--- BEGIN Given text ---

Fixing the AP-101 was one of the major hurdles of the program. The F-8 program received serial numbers 1 to 9 of the AP-101 which meant the computers from these early lots were most likely to fail. The first bugs ranged from floating-point failures and an instruction that didn’t work to a 50% drop in the data transfer rate. . By mid 1975, there were 19 faults in the first 7 computers causing an MTBF of 204 hours, less than 5% of the predicted rate.  Case in point, some of the failures were due to the separation of the circuit boards, which were built in layers. Turns out that the board manufacturer was using a watered-down coating fluid between layers that expanded when heated while the computer was running. Fixing these issues and others ranged in cost from $87,000 (for the first computer) to $130,000 dollars (for the last computer).

On delivery of the flight system, things were pretty much as expected: 675 hours MTBF at 7,000 hours of use. February to July 1976, operations reached 1200 hours per months and an MTBF at 500 hours. In September 1976 the MTBF reached a low of 375 hours which delayed the first flight by 4 months due to a major hardware rework. Eventually MTBF recovered to 500 hours at 18,000 hours of operation. The AP-101 never did meet IBM’s reliability projections.

Phase II FCS The main problem concerning software was how to get a multicomputer system to behave like a single computer for control laws and like 3 independent computers for fault tolerance. The software would be scheduled to execute cyclically within a 20 millisecond loop. That solved the synchronization. The computers would synchronize up to 3 times sending each other discrete signals and sharing data with attempts totaling no more than 200 microseconds. If a computer failed to keep in step the others would ignore it and move on. Built in test software would detect that failure and restart the computer. The new software for Phase II meant that there had to be new pilot interface protocols.


The mode-and-gain panel still had the direct (DIR), stability-augmentation (SAS), and control augmentation modes (CAS) but added a maneuver-load-control button in CAS mode, which was the predictive augmentation in pitch and expanded the 4 position gain switches to 5. There was also a digital autopilot with Mach-hold, altitude-hold, and heading-hold selections.


Schematic of the Mode Control Panel.

The Phase II system also allowed the pilot to access the computer software from inside the cockpit via a “Computer Interface Panel” which contained three seven segment displays and 2 thumb wheels with numbers 0 to 9 and “enter” and “clear” buttons.

The software used fixed point arithmetic for sensor data and floating point for control laws. Memory layout of the software started with 2,000 words of data. The operating system and redundancy management software comprised the next 3,000 words. The control laws comprised 5,000 words and the sensor redundancy and preflight testing software took 2,500 words each. The ground display and program load instructions took up the final 4,000 words of space for a grand total of 19,000 words of the initial 24,000 words of space (this was expandable to 32,000 words).

--- END Given text ---

**Directives:**
(a) In the passage on the AP-101 computer, within what time loop was the software scheduled to execute cyclically?
(b) Carry on the passage on the AP-101 computer, picking up right after its final sentence.
The items that come after this text are separate material.

--- BEGIN Dataset rows ---

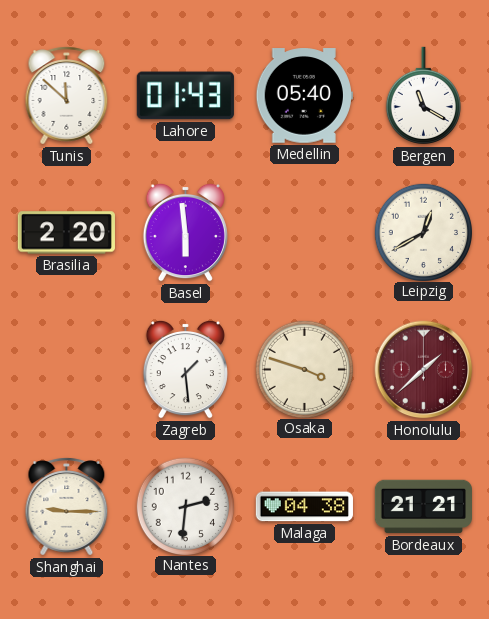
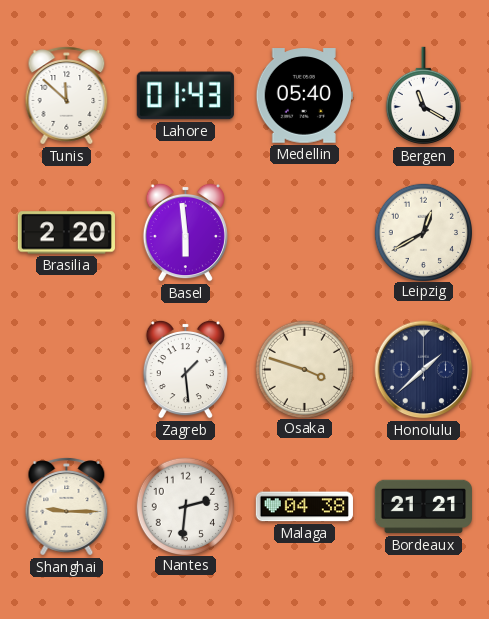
Honolulu dial: burgundy -> navy
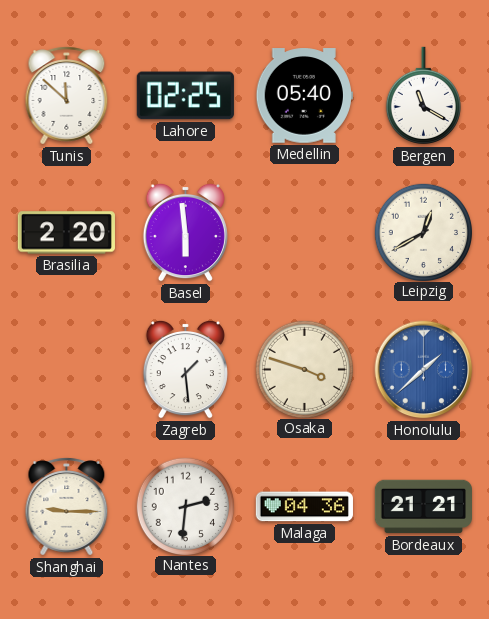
Lahore: 01:43 -> 02:25
Honolulu dial: navy -> blue
Malaga: 04:38 -> 04:36
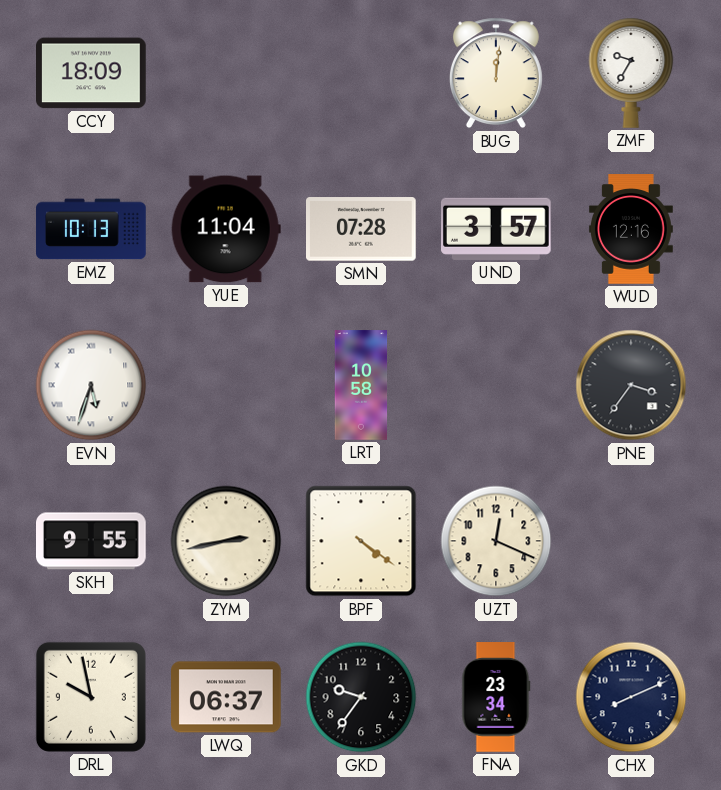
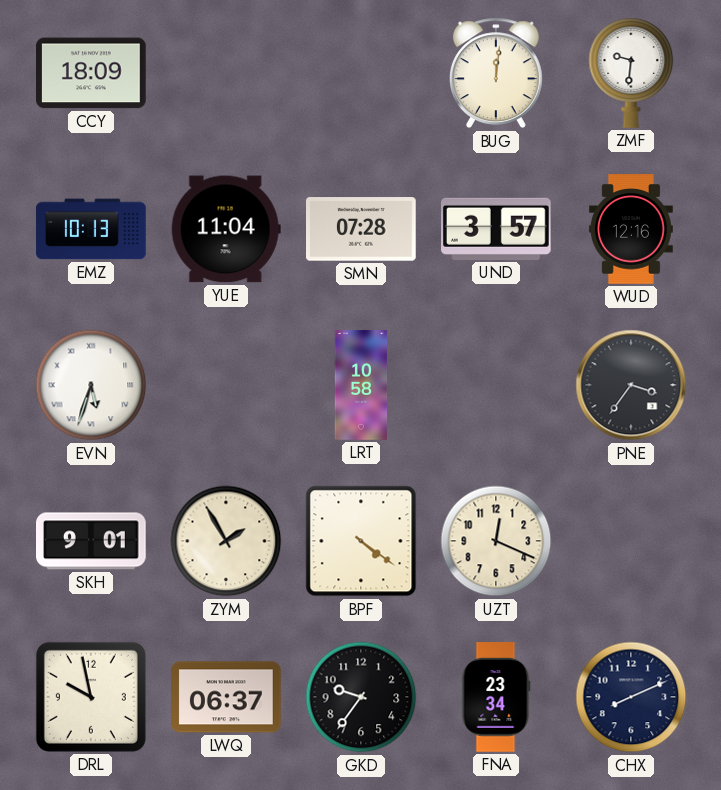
ZMF: 9:35 -> 9:31
SKH: 9:55 -> 9:01
ZYM: 2:43 -> 1:55
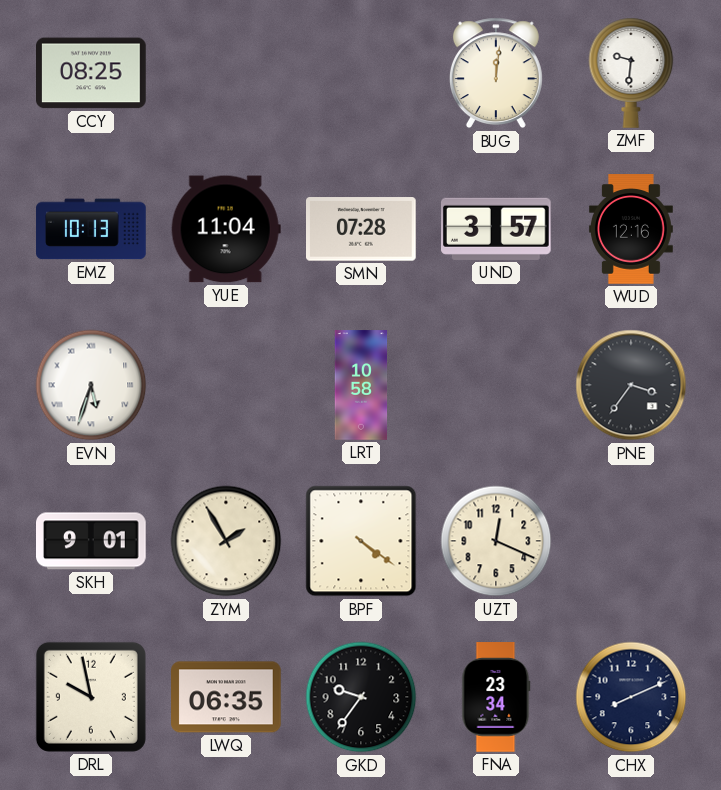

--- END Dataset rows ---

**Expected answers:**
(a) A 20 millisecond loop.

(b)
Software dev process By early 1976, the software was mature enough for the pilots to be involved in verification and QA. Release 5 of the software was released by 22 June for flight review on the “iron bird” but had so many problems the review was cancelled. Release 6 arrived in July and was tested without problems. By late July, the Release 7 software was verified and was ready for flight qualification by 10 August.

Phase II also meant a name change for the BCS (Backup Control System) to Computer Bypass System (CBS). However, more importantly it meant new hardware in the form triply redundant analog computers. The F-8 used the same analog computers as the USAF’s F-4E FBW program.

CBS Additionally, for Phase II, the actuators were modified with increased power, quicker response and greater reliability. The pistons in the actuators were enlarged, providing 20% more power.

On 18 and 19 September 1973, final approval of cockpit panels was achieved in preparation for first flight. Additional testing delayed first flight until late December 1974 but this was to be again delayed by more software and hardware problems. The final design review took place on 29 May 1975.

Lightning testing also took place in Phase II. It was found that magnetic fields leaked into the interior of the aircraft but because of the proliferation of openings in the fuselage, it was simply suggested to avoid flying trough thunderstorms (something that aircraft with conventional flight control systems already do). There were no lightning test on the AP-101 computers themselves, only static discharge tests.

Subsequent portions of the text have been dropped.